**Source:**
-*-*-

A concealed-carry bill that would bar local communities from passing their own gun laws easily cleared the Illinois House on Friday — but is up against significant opposition from Senate President John Cullerton, D-Chicago, and Gov. Pat Quinn.
SPRINGFIELD — A concealed-carry bill that would bar local communities from passing their own gun laws easily cleared the Illinois House on Friday — but is up against significant opposition from Senate President John Cullerton, D-Chicago, and Gov. Pat Quinn.
The concealed-carry bill, which would make Illinois the last state to adopt such legislation and would put the state into compliance with a federal court order, was approved 85-30.
But Cullerton said the measure goes too far by preventing local communities from adopting their own ordinances.
"The part that's offensive in the bill is the part that has nothing to do with concealed carry," he said. "It's an overreach by the NRA to wipe out all other gun regulations that a number of other jurisdictions have."

-*-*-

**Provided data:**
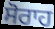
ਸੋਰਾਹ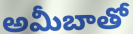
అమీబాతో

-*-*-

**What you will do:** Can you return everything from "SPRINGFIELD — A" down to "was approved 85-30." in the concealed-carry article, copied word for word? Work only from the concealed-carry article; the lines are not needed.

**Response to the exercise:**
SPRINGFIELD — A concealed-carry bill that would bar local communities from passing their own gun laws easily cleared the Illinois House on Friday — but is up against significant opposition from Senate President John Cullerton, D-Chicago, and Gov. Pat Quinn.
The concealed-carry bill, which would make Illinois the last state to adopt such legislation and would put the state into compliance with a federal court order, was approved 85-30.